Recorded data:
○ ○ ○
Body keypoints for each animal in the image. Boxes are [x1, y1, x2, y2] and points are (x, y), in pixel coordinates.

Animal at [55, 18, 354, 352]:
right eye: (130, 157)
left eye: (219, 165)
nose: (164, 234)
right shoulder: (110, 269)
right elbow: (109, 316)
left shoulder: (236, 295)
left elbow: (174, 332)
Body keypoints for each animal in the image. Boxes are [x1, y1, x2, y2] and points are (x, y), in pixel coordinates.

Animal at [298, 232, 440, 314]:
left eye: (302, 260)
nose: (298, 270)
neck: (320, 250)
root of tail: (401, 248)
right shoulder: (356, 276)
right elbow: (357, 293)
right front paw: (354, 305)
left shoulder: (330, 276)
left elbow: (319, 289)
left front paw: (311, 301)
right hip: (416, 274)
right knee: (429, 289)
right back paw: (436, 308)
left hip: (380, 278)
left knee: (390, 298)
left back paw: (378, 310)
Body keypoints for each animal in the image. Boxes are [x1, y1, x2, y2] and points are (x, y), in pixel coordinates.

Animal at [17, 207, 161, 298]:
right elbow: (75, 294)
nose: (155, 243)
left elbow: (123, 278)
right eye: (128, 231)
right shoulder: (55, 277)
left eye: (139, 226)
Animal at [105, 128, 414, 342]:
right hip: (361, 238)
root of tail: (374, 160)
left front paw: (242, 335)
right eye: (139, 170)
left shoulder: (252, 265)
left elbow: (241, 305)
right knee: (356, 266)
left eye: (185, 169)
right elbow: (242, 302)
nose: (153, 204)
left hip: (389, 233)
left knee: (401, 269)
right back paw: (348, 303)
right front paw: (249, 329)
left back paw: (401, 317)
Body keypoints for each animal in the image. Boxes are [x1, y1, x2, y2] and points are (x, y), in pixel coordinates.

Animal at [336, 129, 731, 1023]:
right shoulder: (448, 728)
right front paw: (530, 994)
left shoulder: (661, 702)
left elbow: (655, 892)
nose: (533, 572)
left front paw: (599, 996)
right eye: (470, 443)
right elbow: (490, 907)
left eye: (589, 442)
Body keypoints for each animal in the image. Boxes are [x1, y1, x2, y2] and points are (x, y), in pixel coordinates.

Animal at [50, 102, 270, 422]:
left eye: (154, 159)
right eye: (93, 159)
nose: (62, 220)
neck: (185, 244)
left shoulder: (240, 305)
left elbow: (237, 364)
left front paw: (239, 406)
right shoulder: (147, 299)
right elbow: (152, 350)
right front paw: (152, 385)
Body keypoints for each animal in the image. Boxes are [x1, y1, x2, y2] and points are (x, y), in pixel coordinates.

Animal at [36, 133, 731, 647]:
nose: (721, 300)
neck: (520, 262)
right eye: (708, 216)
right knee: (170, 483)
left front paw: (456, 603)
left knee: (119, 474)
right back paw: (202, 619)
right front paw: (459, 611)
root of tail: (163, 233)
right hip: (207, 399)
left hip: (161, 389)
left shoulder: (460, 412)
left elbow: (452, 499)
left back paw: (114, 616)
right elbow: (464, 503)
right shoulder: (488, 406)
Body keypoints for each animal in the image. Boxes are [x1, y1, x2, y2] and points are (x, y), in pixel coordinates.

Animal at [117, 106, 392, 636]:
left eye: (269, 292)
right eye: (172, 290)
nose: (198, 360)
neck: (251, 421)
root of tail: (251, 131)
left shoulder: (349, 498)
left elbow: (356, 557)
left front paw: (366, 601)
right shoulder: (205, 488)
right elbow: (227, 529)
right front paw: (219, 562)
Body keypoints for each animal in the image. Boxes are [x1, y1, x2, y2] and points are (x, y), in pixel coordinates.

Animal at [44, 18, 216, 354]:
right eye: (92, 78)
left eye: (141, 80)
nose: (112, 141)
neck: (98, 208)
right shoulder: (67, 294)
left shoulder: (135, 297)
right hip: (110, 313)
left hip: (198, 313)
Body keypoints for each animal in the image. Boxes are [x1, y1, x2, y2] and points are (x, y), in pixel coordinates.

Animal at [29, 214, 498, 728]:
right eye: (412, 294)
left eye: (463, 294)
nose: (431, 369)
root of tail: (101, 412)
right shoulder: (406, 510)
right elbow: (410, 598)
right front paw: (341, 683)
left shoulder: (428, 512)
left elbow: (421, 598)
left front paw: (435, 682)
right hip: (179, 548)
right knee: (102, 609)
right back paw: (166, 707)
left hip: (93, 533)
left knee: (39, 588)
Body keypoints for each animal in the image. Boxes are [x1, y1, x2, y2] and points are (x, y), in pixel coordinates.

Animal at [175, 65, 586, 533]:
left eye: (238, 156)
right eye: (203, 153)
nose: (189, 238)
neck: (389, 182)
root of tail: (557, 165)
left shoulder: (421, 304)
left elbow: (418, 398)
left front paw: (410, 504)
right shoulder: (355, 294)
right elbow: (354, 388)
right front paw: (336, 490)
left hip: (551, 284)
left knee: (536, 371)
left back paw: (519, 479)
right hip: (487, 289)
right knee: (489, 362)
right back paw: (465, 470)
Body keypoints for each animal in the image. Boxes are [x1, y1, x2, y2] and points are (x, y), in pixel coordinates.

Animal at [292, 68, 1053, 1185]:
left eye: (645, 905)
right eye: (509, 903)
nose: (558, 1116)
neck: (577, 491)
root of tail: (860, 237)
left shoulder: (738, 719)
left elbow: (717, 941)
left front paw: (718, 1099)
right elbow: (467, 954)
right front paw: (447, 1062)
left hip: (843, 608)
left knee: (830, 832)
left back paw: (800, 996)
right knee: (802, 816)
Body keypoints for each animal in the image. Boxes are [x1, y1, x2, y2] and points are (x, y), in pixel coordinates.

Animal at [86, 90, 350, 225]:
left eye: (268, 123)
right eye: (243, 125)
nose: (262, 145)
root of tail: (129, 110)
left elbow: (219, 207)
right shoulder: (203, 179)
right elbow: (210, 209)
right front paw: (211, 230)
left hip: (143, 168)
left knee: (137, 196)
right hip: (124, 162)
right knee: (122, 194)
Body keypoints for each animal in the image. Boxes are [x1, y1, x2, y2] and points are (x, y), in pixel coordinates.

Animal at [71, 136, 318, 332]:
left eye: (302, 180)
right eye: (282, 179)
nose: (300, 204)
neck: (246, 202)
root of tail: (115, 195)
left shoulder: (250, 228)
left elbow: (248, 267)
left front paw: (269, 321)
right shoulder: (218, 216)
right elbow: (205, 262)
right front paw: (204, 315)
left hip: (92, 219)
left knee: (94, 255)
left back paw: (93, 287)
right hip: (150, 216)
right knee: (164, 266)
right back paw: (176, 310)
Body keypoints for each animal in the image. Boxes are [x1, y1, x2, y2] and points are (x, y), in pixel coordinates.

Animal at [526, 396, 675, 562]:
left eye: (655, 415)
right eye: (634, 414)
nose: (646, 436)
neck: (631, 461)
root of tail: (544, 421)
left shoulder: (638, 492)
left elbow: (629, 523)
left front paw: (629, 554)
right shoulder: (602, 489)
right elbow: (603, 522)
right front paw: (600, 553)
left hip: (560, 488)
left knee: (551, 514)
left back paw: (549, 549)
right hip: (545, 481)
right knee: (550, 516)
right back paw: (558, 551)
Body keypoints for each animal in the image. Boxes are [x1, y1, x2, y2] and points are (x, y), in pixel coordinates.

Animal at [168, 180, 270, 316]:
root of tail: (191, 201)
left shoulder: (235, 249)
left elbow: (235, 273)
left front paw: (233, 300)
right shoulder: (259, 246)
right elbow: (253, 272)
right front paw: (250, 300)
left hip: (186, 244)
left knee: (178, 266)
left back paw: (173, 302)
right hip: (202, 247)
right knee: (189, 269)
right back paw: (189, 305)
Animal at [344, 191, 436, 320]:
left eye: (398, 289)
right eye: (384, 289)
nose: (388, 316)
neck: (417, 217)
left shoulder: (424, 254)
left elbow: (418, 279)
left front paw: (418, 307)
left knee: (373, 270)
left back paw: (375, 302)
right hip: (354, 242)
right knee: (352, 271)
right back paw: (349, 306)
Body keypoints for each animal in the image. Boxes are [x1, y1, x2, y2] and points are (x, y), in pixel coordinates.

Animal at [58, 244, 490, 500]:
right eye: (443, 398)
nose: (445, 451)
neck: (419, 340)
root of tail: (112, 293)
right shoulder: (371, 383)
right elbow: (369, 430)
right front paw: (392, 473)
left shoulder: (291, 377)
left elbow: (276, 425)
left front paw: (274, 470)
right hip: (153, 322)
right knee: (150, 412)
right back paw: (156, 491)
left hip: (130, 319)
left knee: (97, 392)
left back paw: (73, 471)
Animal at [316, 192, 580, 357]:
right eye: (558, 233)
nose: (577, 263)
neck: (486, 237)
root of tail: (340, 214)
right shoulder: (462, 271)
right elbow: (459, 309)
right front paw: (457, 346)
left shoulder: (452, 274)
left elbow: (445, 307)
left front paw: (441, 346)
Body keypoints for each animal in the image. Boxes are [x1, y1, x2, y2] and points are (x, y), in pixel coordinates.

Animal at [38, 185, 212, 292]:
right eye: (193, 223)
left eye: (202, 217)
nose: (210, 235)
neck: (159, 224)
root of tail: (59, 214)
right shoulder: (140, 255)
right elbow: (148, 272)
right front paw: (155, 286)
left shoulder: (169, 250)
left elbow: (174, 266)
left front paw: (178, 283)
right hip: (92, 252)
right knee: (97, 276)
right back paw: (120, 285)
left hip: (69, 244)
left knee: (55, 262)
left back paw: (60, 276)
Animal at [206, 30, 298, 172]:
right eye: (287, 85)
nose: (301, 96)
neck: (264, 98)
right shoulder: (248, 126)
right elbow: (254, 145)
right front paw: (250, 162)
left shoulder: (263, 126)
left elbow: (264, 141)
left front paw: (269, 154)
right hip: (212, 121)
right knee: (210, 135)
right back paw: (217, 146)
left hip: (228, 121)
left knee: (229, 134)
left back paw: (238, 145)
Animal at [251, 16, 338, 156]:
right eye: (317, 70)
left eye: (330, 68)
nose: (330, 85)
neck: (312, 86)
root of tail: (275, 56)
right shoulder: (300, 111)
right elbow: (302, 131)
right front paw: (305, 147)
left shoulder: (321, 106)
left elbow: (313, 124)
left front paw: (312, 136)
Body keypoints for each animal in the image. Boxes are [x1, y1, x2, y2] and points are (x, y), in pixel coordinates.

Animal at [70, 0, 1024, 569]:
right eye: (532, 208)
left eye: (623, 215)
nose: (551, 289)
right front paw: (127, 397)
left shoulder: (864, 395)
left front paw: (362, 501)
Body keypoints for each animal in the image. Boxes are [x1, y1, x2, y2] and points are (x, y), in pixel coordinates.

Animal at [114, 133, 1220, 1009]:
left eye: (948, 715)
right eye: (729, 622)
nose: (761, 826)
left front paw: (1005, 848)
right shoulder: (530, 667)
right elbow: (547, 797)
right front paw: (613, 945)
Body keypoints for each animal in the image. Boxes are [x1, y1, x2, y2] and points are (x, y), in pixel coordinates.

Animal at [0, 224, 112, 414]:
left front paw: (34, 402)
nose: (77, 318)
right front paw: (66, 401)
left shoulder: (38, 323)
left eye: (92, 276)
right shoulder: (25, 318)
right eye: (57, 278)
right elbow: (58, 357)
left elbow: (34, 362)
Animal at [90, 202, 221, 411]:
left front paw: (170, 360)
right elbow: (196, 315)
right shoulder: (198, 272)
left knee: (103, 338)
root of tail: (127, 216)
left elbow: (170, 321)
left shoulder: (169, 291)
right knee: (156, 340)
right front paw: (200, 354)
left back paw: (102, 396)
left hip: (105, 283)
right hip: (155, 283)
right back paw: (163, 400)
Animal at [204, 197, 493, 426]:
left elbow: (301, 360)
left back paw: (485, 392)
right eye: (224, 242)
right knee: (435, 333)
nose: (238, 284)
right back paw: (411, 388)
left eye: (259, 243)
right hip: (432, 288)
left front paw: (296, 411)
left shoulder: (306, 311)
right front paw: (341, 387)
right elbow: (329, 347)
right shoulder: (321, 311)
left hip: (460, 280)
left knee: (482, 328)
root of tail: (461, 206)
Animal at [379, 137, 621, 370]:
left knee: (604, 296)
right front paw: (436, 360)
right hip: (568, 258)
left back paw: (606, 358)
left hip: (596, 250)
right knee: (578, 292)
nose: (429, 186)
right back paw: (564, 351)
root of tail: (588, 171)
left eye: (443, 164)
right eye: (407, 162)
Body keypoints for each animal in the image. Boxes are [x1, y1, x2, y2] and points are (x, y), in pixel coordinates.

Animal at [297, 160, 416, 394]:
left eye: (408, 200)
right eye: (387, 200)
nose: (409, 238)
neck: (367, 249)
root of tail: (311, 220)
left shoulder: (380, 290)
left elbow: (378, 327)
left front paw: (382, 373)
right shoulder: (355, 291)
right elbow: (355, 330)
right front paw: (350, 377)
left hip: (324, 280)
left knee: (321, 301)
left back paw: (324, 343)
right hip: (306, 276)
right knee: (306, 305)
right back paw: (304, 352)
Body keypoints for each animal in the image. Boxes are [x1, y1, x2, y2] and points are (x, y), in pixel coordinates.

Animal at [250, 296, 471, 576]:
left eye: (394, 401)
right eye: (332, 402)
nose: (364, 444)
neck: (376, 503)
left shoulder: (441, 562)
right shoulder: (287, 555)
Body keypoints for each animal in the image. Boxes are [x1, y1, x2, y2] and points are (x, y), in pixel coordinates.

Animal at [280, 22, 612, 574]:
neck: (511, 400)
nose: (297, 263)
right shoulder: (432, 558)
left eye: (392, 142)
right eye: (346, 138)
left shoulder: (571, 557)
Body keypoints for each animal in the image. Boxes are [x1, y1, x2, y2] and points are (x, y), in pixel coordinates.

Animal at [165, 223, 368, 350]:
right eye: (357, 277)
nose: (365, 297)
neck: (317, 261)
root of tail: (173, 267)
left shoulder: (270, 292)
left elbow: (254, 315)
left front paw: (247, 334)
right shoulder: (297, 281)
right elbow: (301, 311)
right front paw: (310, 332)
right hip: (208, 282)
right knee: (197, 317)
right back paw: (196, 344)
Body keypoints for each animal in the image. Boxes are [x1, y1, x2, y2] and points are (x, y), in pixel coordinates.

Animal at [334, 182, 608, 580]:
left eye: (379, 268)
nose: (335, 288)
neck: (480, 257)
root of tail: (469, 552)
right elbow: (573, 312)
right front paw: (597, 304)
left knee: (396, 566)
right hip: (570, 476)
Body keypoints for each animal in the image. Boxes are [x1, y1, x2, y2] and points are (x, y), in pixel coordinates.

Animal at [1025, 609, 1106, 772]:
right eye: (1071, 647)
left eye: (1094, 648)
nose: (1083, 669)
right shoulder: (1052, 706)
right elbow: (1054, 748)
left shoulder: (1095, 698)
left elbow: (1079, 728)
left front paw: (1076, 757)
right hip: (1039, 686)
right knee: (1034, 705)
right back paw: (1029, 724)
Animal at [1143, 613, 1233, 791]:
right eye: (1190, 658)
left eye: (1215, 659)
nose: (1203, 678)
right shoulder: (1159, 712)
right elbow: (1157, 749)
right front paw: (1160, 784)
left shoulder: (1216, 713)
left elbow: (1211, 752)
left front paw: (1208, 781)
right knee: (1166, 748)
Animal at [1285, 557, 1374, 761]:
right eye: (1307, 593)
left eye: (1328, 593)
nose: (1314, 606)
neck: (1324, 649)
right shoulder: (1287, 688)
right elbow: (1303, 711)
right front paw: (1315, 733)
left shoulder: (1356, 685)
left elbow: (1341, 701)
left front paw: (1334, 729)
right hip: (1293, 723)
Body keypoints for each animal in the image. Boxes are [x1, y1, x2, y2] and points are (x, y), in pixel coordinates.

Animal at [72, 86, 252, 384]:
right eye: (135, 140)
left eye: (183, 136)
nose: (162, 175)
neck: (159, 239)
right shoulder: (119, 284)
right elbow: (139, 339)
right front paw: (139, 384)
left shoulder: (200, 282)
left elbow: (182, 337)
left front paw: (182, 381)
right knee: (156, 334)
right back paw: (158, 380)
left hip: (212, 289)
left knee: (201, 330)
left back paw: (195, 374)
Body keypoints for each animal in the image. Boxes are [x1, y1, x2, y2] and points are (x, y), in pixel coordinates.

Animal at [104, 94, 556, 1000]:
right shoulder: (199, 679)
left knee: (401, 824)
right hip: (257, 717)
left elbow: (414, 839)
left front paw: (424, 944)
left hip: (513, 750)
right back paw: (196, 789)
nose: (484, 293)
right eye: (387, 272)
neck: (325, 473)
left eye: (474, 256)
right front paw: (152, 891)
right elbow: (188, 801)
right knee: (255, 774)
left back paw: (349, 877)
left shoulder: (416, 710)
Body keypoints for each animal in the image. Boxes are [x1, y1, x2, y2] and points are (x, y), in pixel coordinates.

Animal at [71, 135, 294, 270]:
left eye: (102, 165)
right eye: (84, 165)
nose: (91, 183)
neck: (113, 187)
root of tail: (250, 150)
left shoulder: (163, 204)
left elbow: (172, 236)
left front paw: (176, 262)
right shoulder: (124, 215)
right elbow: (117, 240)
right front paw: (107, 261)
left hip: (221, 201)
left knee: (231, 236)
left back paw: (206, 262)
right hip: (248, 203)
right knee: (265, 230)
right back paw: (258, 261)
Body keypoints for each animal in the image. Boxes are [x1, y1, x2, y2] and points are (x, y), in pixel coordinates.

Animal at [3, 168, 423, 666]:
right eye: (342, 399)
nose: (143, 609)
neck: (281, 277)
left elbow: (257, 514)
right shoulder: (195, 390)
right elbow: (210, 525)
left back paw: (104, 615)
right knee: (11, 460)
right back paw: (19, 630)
○ ○ ○
What is needed :: What you give back should be only the lines of the records above, starting at the line with "right front paw: (1160, 784)" and ending at the line with "right eye: (342, 399)", restated word for word.

Solution to the problem ::
right front paw: (1160, 784)
left shoulder: (1216, 713)
left elbow: (1211, 752)
left front paw: (1208, 781)
right knee: (1166, 748)
Animal at [1285, 557, 1374, 761]:
right eye: (1307, 593)
left eye: (1328, 593)
nose: (1314, 606)
neck: (1324, 649)
right shoulder: (1287, 688)
right elbow: (1303, 711)
right front paw: (1315, 733)
left shoulder: (1356, 685)
left elbow: (1341, 701)
left front paw: (1334, 729)
right hip: (1293, 723)
Body keypoints for each animal in the image. Boxes are [x1, y1, x2, y2] and points are (x, y), in pixel coordinates.

Animal at [72, 86, 252, 384]:
right eye: (135, 140)
left eye: (183, 136)
nose: (162, 175)
neck: (159, 239)
right shoulder: (119, 284)
right elbow: (139, 339)
right front paw: (139, 384)
left shoulder: (200, 282)
left elbow: (182, 337)
left front paw: (182, 381)
right knee: (156, 334)
right back paw: (158, 380)
left hip: (212, 289)
left knee: (201, 330)
left back paw: (195, 374)
Body keypoints for each animal in the image. Boxes are [x1, y1, x2, y2] and points are (x, y), in pixel coordinates.

Animal at [104, 94, 556, 1000]:
right shoulder: (199, 679)
left knee: (401, 824)
right hip: (257, 717)
left elbow: (414, 839)
left front paw: (424, 944)
left hip: (513, 750)
right back paw: (196, 789)
nose: (484, 293)
right eye: (387, 272)
neck: (325, 473)
left eye: (474, 256)
right front paw: (152, 891)
right elbow: (188, 801)
right knee: (255, 774)
left back paw: (349, 877)
left shoulder: (416, 710)
Body keypoints for each animal in the image. Boxes are [x1, y1, x2, y2] and points are (x, y), in pixel coordinates.

Animal at [71, 135, 294, 270]:
left eye: (102, 165)
right eye: (84, 165)
nose: (91, 183)
neck: (113, 187)
root of tail: (250, 150)
left shoulder: (163, 204)
left elbow: (172, 236)
left front paw: (176, 262)
right shoulder: (124, 215)
right elbow: (117, 240)
right front paw: (107, 261)
left hip: (221, 201)
left knee: (231, 236)
left back paw: (206, 262)
right hip: (248, 203)
right knee: (265, 230)
right back paw: (258, 261)
Body keypoints for each animal in the image. Boxes are [x1, y1, x2, y2] and points are (x, y), in pixel coordinates.

Animal at [3, 168, 423, 666]:
right eye: (342, 399)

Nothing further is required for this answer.